**Extrait de page:**
Mystère et énigmaticité ouvrent le concert de Fhom, un chanteur réputé poétique voire original, ce que laisse supputer sa blouse barrée – j’ai pas fini – d’illustrations colorées et du mot « GRAPHISTE », les vrais sauront pourquoi, nous sommes fiers de faire partie des faux, comme la mort.
Le tour de fredonneries s’ouvre sur une question astronomique (« Connaissez-vous Sirius ? ») et enquille sur une question tout aussi perchée : « C’est quoi l’amour ? » Par ce souci du questionnement, le chanteur affirme sa sécurisante ligne de vie. Il s’agira de feindre chercher la résonance chez son public. Pour faire résonner le chanteur raisonnant dans son exploration sidérale, Satsuki Hoshino pilote le piano et Matthieu Lecoq le violoncelle : excellents musiciens et néanmoins accompagnateurs distingués, l’association n’est pas si courante.

**Données fournies:**
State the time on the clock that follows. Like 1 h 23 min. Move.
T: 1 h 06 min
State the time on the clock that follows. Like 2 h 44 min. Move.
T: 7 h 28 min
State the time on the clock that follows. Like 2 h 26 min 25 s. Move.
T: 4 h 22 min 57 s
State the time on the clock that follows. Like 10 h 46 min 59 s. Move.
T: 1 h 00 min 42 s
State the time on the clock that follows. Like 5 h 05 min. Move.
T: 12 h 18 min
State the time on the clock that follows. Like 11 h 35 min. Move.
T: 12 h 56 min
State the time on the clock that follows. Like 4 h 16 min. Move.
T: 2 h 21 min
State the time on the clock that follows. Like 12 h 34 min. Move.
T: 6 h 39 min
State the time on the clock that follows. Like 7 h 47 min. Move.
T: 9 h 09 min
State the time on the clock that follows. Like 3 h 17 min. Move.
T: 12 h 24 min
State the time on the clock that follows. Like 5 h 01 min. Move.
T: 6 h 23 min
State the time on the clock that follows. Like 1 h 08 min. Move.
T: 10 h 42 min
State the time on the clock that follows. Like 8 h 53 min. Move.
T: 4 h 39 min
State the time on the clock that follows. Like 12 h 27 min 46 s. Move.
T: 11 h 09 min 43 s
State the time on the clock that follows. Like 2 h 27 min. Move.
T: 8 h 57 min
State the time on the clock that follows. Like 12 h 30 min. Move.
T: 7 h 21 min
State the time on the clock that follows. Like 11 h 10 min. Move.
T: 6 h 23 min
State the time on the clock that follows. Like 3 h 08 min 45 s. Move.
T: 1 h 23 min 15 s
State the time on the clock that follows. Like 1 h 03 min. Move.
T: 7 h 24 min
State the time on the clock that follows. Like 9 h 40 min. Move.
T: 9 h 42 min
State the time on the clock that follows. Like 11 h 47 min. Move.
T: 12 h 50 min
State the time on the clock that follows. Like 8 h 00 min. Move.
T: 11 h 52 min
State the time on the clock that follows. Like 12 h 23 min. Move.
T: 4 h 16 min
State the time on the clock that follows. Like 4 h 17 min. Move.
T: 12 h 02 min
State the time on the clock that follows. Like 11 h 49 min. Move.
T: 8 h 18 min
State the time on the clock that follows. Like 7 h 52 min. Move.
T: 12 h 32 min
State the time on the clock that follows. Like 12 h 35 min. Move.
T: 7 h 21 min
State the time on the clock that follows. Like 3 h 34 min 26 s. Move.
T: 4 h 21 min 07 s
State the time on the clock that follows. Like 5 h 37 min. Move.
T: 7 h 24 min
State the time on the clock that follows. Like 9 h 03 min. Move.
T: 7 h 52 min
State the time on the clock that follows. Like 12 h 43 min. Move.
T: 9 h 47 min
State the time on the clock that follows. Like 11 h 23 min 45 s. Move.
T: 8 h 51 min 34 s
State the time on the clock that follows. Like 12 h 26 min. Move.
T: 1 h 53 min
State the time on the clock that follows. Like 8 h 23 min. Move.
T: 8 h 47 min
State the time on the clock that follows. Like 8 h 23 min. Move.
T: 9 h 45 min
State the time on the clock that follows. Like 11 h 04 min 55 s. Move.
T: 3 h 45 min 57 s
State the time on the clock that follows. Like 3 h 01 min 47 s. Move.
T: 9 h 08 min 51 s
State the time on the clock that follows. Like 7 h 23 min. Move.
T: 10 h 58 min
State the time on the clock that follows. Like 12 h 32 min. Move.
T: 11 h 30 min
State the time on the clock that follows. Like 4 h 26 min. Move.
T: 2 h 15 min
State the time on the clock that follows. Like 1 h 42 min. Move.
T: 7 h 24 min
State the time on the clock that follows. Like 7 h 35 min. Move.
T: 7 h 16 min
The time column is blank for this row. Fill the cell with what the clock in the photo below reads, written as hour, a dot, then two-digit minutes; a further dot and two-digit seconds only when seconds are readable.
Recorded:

**Consignes de travail:**
1. Présentez sous forme de liste numérotée les lignes des entrées, de la ligne contenant « 9 h 03 min. Move. » jusqu'à la ligne contenant « T: 1 h 53 min » comprise, sans les lignes vides.
2. Reprenez le compte rendu du concert de Fhom à la suite de sa dernière phrase.

**Réponses aux consignes:**
1.
1. State the time on the clock that follows. Like 9 h 03 min. Move.
2. T: 7 h 52 min
3. State the time on the clock that follows. Like 12 h 43 min. Move.
4. T: 9 h 47 min
5. State the time on the clock that follows. Like 11 h 23 min 45 s. Move.
6. T: 8 h 51 min 34 s
7. State the time on the clock that follows. Like 12 h 26 min. Move.
8. T: 1 h 53 min

2.
D’emblée, une évidence : la mélodie accrocheuse, le riff ravageur, le groove ébouriffant, très peu pour Fhom. Et pourquoi pas ? L’homme – peut-être récuserait-il cette appellation, son pseudonyme associant le F de femme, le H d’homme et le « om » des méditateurs orientaux, mais pour un vieux de mon acabit, il ressemble quand même vachement à ce que, précisément, les vieux de mon acabit appellent un homme – creuse ailleurs. Il use volontiers de la monodie et du parlando, manifestant sans la surjouer sa volonté d’associer spectacle travaillé et sincérité. Ainsi, les textes, sciemment accessibles sous leurs apparats recherchés, accentuent la volonté de trouver, selon l’expression de l’artiste, « ce qui est résonant » chez le spectateur. Point d’élucubration ou d’échafaudage de pensée complexe. Tantôt, l’amour est présenté comme « le miracle de tous nos possibles » ; tantôt, il est pointé comme pouvant « prendre tant de formes ». Ces synthèses, forcément, sont férocement résonantes.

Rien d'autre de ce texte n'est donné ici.